§ STORED DATA
-*-*-
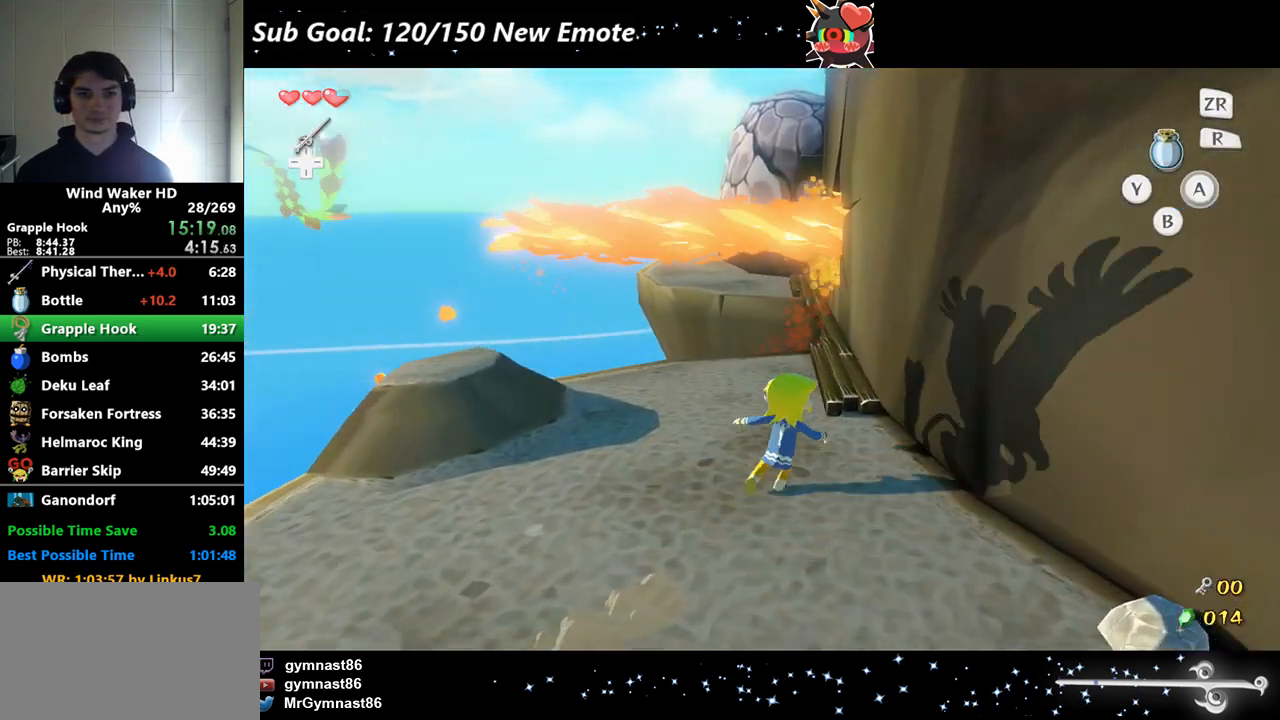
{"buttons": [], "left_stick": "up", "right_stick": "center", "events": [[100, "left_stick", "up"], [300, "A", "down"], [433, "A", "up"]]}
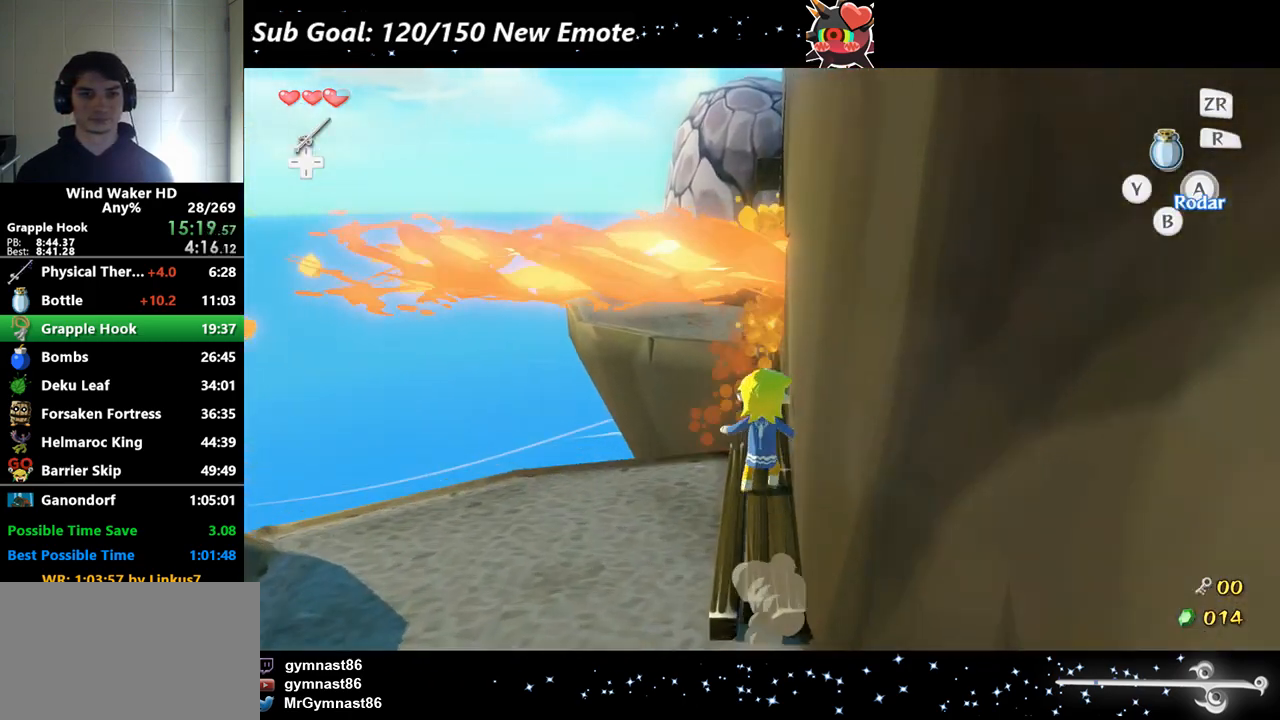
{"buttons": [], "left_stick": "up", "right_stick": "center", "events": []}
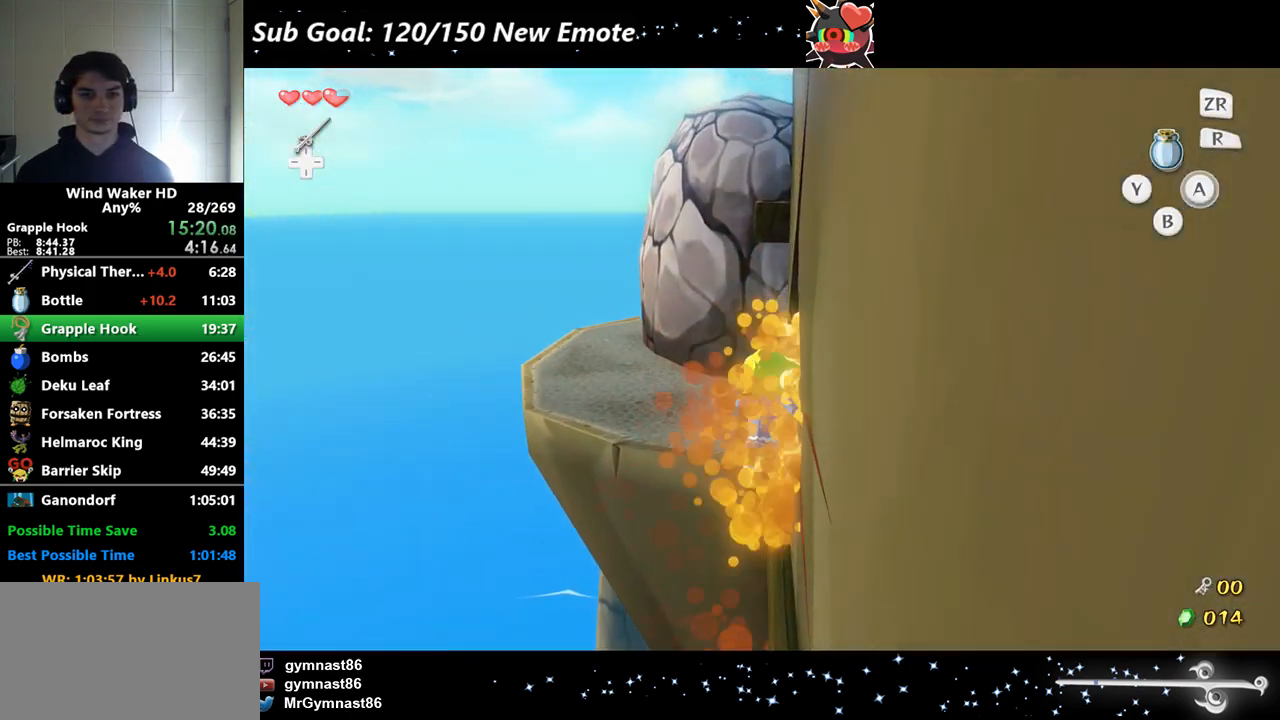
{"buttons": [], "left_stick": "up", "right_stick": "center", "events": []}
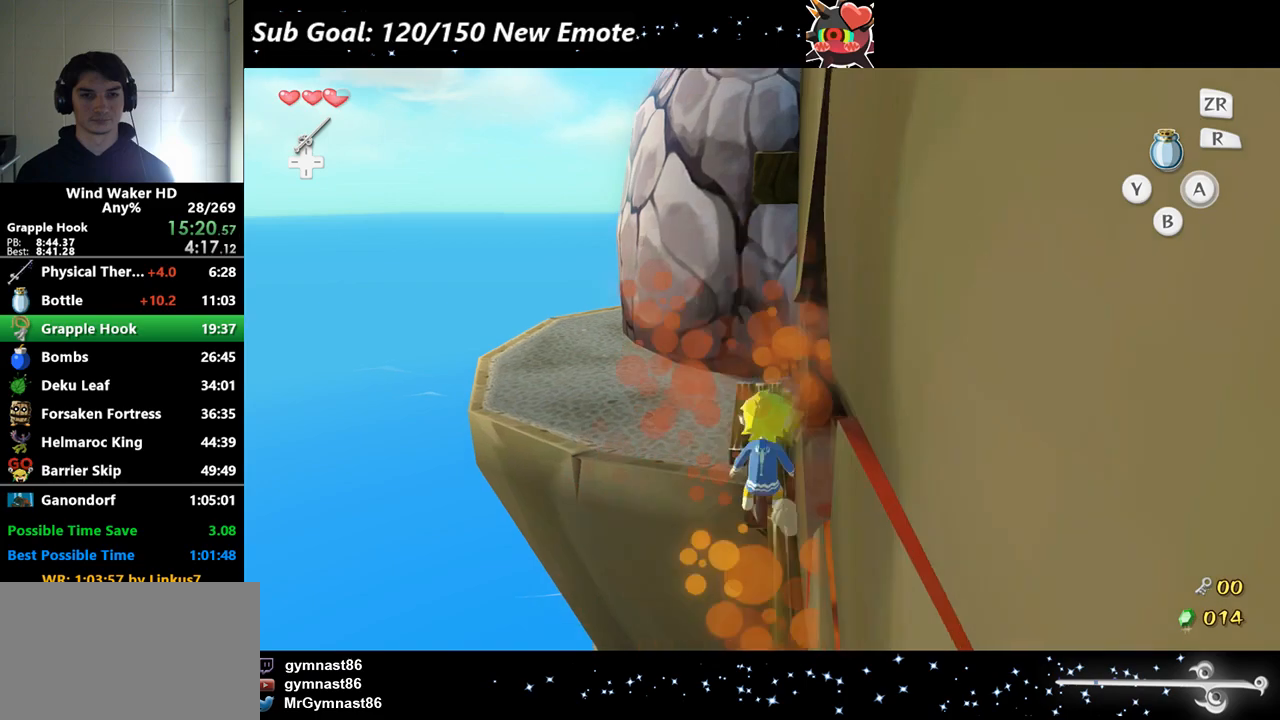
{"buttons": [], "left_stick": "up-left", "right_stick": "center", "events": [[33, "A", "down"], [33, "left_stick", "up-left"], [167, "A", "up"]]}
-*-*-
§ DIRECTIONS FOR THIS TASK
When copying the material, leave every image behind and keep each line verbatim.

§ WORKED SOLUTION
{"buttons": [], "left_stick": "up", "right_stick": "center", "events": [[100, "left_stick", "up"], [300, "A", "down"], [433, "A", "up"]]}
{"buttons": [], "left_stick": "up", "right_stick": "center", "events": []}
{"buttons": [], "left_stick": "up", "right_stick": "center", "events": []}
{"buttons": [], "left_stick": "up-left", "right_stick": "center", "events": [[33, "A", "down"], [33, "left_stick", "up-left"], [167, "A", "up"]]}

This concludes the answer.